Elijah Williams packs punch as the pugilist Joe Scott, who is looking to move on with his life, after a series of devastating blows.

As Nick’s mistress, Christina O’Neill’s vocals are another highlight.

Greg Stone lurches from respectable to ferocious and flailing, as he works through the story arc that his character, businessman Mr Burke, travels.

Talented songstress, musician and performer Helen Dallimore impresses with her all-round abilities as Mrs Burke.

Blake Erickson has a standout number and adopts the persona of their intellectually challenged son Elias Burke.

Grant Piro has sleazy written all over him as the manipulative Reverend Marlowe.

Terence Crawford is excellent as the straight-talking narrator, who sets up the contention and appears again in this guise – from time to time – to give us more detail.

The strong cast is ably supported by a six-piece band under the musical direction of Andrew Ross.

There is something special about this production.

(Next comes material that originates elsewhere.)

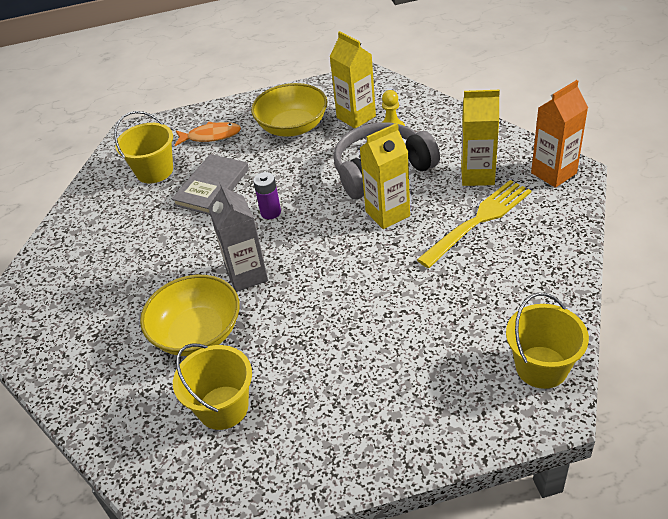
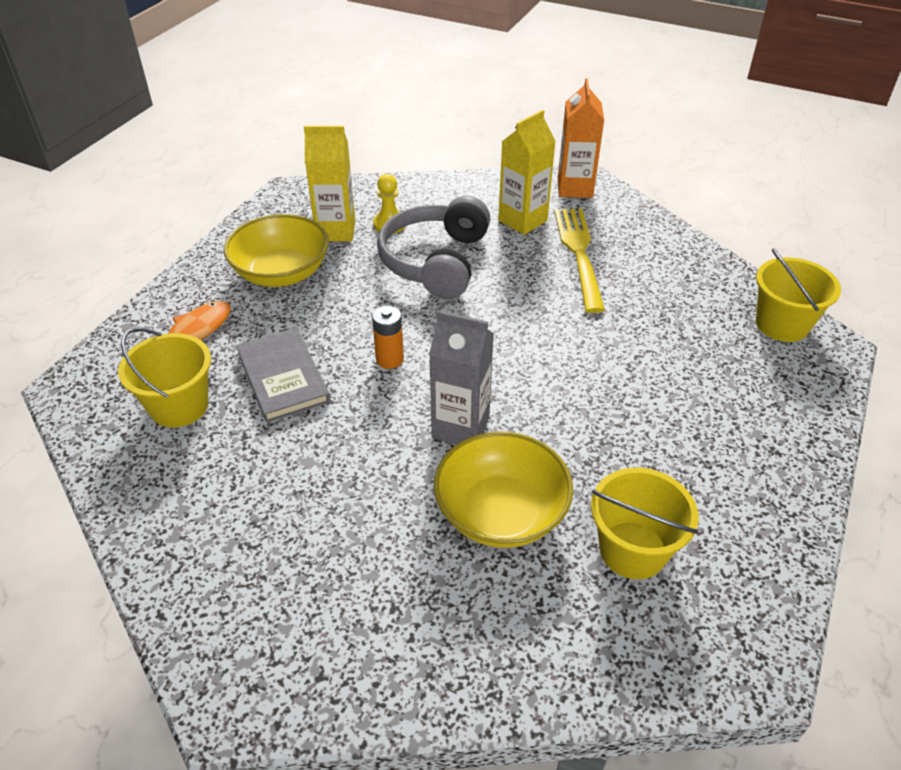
camera: 55 degrees left, 0 degrees up
purple battery [253,172,281,219] -> orange battery [372,306,404,369]
yellow carton [360,123,410,229] -> none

I found it differed in style from most other plays with music or, indeed, live theatre I have seen.

While it has humorous moments, it is essentially a tale of toil and struggle, capturing the mood of the times particularly well.

Girl from the North Country is a work to be savoured.

Two hours 10 minutes, plus a 20-minute interval, it is playing at the Comedy Theatre in Melbourne until 4th June, 2022.

*O’Neill was an American playwright and the 1936 Nobel laureate in literature. Dylan himself was awarded the Nobel Prize in Literature in 2016.